Don’t wait to give patients with first-episode psychosis long-acting injectable formulations of second-generation antipsychotics, according to Henry A. Nasrallah, MD.
Many clinicians wait to use long-acting injectables (LAIs) until the patient has experienced multiple relapses, but using them after the first discharge may help prevent future relapse, Dr. Nasrallah, professor of psychiatry, neurology, and neuroscience at the University of Cincinnati, said at the virtual Psychopharmacology Update presented by Current Psychiatry and Global Academy for Medical Education.
LAIs and clozapine are “vastly underutilized” after the first discharge, he noted. “I really encourage everybody to use them without hesitation as early as possible.”

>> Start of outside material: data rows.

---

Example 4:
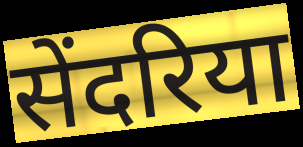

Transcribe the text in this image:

सेंदरिया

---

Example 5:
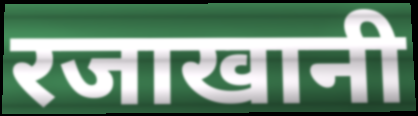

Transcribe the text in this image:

रजाखानी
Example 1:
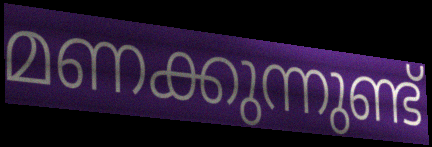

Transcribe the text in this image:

മണക്കുന്നുണ്ട്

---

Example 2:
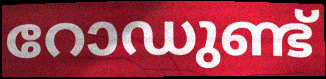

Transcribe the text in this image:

റോഡുണ്ട്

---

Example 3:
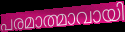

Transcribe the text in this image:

പരമാത്മാവായി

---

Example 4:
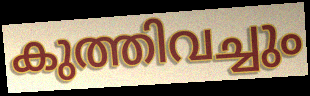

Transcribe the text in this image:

കുത്തിവച്ചും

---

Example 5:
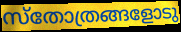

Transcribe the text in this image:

സ്തോത്രങ്ങളോടു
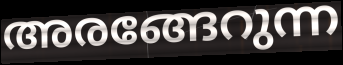
അരങ്ങേറുന്ന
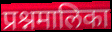
प्रश्नमालिका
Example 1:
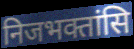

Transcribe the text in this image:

निजभक्तांसि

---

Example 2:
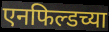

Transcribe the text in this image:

एनफिल्डच्या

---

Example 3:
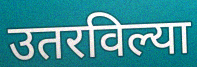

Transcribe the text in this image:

उतरविल्या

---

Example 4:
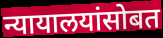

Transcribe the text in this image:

न्यायालयांसोबत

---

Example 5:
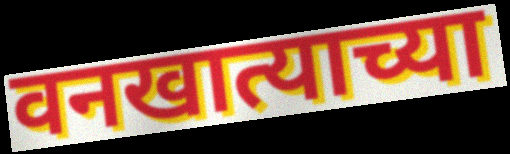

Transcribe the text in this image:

वनखात्याच्या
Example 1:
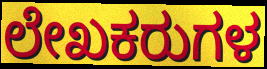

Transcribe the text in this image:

ಲೇಖಕರುಗಳ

In patients with first-episode psychosis, “the most important thing, in my opinion, is to start establishing a therapeutic alliance with the patient from day one,” Dr. Nasrallah said. “It’s always important in psychiatry, but it’s particularly important for first-episode psychosis.”

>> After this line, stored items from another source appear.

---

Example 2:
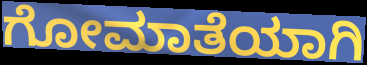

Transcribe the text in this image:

ಗೋಮಾತೆಯಾಗಿ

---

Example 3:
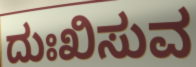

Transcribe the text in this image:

ದುಃಖಿಸುವ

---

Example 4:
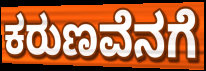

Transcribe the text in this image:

ಕರುಣವೆನಗೆ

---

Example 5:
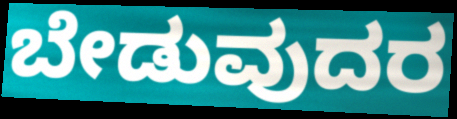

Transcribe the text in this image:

ಬೇಡುವುದರ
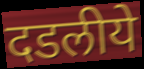
दडलीये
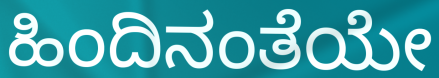
ಹಿಂದಿನಂತೆಯೇ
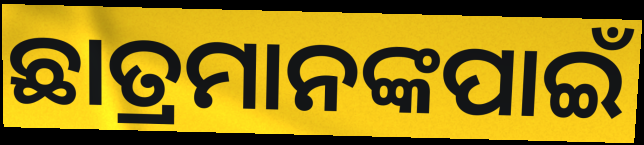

These patients respond to low doses of antipsychotics and should not be given first-generation antipsychotics because of a risk for acute extrapyramidal symptoms, tardive dyskinesia, and neurotoxicity.
“I usually select an antipsychotic that is extended release and also available as a long-acting injectable formulation,” Dr. Nasrallah said, noting that it helps when he gives a patient a long-acting injectable right after discharge. During hospitalization, Dr. Nasrallah said, he educates the patient and their family about psychosis, treatment, how psychosis affects the brain, and adherence to treatment.

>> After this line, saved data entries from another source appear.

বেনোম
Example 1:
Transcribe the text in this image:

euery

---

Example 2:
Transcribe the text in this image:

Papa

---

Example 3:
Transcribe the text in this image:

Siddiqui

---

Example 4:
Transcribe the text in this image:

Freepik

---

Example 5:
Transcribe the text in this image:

“The primary goal, of course, is to achieve remission and very importantly, to prevent a second episode,” he said. “This is the golden opportunity for us psychiatrists to prevent the patient from relapsing again and again. That is the reason for disability and for brain damage, because every psychotic episode destroys brain tissue. That is why I am very eager to not only achieve a remission in the first episode but also to position the patient to be protected after discharge by giving them long-acting injectable.”
After a clinician performs a full workup to rule out substance use or a general medical condition inducing first-episode psychosis, Dr. Nasrallah recommends paliperidone extended-release (ER), given to patients in the morning because of its tolerability and the availability of an LAI version of the drug.
“If the patient is very sick and agitated, I might go to 6 mg a day, which is actually a very good dose for first-episode patients, and it’s still quite well tolerated.”Oral or injectable lorazepam taken as needed may be given to a patient with first-episode psychosis with agitation. For patients who manifest akathisia, twice or thrice daily propranolol at dose of 10-20 mg can be used off label, he said. Dr. Nasrallah also recommended twice-daily omega 3 at a dose of 1,000 mg or N-acetylcysteine at a dose of 600 mg per day as supplements.
“They’re not approved by the [Food and Drug Administration] for first-episode psychosis, but there are numerous publications in the literature by academic psychiatrists showing that they are quite beneficial, and they reduce the two destructive processes during psychosis, which are neuroinflammation and oxidative stress, or free radicals,” he said. “Those two supplements can help in the acute phase of the illness.”
Another option for clinicians is to begin a patient with first-episode psychosis on oral aripiprazole at a dose of 5 mg per day for 2 days, increasing the dose to 7.5 mg per day for 2 days, then increasing to 10 mg per day. “It is not extended-release, so you have to start with low doses to protect the patient from side effects,” Dr. Nasrallah explained. “Some patients may need 15 or 20 [mg], but most first-episode patients may do well on 10 [mg] without risking side effects.”